Per i contratti di locazione finanziaria stipulati dal 29 aprile 2012, è venuta meno la durata minima che in precedenza condizionava la deduzione dei canoni. In presenza di leasing aventi durata inferiore al periodo in esame (due terzi del tempo di ammortamento con un minimo di 11 anni che non può superare i 18 anni per gli immobili), occorre però riparametrare la quota iscritta a conto economico al più lungo arco temporale previsto dalla norma fiscale. Ad esempio, per un leasing stipulato il 1° giugno 2012, con durata pari a 24 mesi, ma il cui periodo fiscale è di 36 mesi, occorre calcolare il canone fiscale deducibile, dividendo il costo totale del contratto per 36 e moltiplicando il risultato per 7 (mesi coperti dal contratto nel 2012). Nel modello Unico si dovrà quindi recuperare a tassazione l’eccedenza del canone di bilancio (che segue la competenza temporale dei 24 mesi) rispetto a quello fiscale come sopra calcolato. Si tratta comunque di un recupero temporaneo: gli importi eccedenti saranno infatti dedotti in coda, nei 12 mesi che seguono il termine contrattuale. Questo doppio binario, derivando da una norma del Tuir, non vale per la quantificazione dell’Irap delle società di capitali, che segue esclusivamente le regole contabili.

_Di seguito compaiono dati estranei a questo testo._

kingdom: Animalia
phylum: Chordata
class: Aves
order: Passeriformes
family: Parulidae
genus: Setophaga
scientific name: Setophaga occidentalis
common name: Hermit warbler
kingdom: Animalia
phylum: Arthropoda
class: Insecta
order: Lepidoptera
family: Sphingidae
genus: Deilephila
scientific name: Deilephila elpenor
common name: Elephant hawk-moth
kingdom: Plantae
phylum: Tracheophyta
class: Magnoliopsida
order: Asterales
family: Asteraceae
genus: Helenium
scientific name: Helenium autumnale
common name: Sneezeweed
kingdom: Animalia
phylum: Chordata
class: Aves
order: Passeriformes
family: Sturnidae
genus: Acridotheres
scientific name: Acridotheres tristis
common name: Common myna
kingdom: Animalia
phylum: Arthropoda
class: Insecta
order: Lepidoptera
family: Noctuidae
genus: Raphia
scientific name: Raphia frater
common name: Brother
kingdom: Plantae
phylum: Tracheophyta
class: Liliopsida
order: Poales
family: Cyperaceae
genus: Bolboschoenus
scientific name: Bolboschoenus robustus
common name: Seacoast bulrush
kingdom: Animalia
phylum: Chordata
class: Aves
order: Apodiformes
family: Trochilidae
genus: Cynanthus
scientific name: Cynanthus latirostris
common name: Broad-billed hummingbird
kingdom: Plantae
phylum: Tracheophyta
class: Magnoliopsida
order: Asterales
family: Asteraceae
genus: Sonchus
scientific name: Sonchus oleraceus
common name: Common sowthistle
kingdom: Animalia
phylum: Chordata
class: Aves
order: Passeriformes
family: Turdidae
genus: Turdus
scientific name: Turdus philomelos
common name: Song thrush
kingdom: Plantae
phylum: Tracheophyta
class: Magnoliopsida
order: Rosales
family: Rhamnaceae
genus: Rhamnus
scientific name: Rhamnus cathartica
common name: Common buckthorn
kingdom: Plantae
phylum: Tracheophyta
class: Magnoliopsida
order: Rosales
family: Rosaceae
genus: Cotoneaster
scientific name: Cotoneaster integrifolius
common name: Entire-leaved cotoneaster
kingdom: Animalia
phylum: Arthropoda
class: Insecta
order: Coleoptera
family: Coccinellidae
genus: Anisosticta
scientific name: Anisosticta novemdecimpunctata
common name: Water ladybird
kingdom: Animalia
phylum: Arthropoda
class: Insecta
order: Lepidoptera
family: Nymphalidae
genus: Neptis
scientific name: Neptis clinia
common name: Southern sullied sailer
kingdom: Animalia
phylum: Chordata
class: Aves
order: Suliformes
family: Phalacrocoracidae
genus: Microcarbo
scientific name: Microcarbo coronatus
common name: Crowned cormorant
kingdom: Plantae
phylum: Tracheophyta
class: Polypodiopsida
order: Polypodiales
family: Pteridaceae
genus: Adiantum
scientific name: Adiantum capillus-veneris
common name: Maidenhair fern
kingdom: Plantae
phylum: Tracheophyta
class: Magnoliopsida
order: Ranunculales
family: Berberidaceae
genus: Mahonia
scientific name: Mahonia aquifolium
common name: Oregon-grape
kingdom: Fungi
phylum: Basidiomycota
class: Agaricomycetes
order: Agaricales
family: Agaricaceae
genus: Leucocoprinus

Del tutto nuova è anche la norma che azzera la deduzione dei costi sostenuti su beni che la società mette nella disponibilità dei soci per un corrispettivo inferiore al valore di mercato. La norma, in realtà, si applica in un numero limitato di casi, dato che per i beni più diffusi (autovetture), valgono ancora le regole specifiche previste dall’articolo 164 del Tuir (deduzione parziale). Per altri beni (ad esempio immobili non abitativi, cioè non disciplinati dall’articolo 90 del Tuir), se viene percepito un canone, il calcolo dell’importo indeducibile si effettua sulla base di una percentuale pari al rapporto tra l’eccedenza del valore di mercato sul corrispettivo e il medesimo valore di mercato. Ad esempio, se il valore di mercato è 1.000 e il corrispettivo 600 (eccedenza pari a 400), l’indeducibilità sarà pari al 40% (400/1.000) di tutti i costi sostenuti.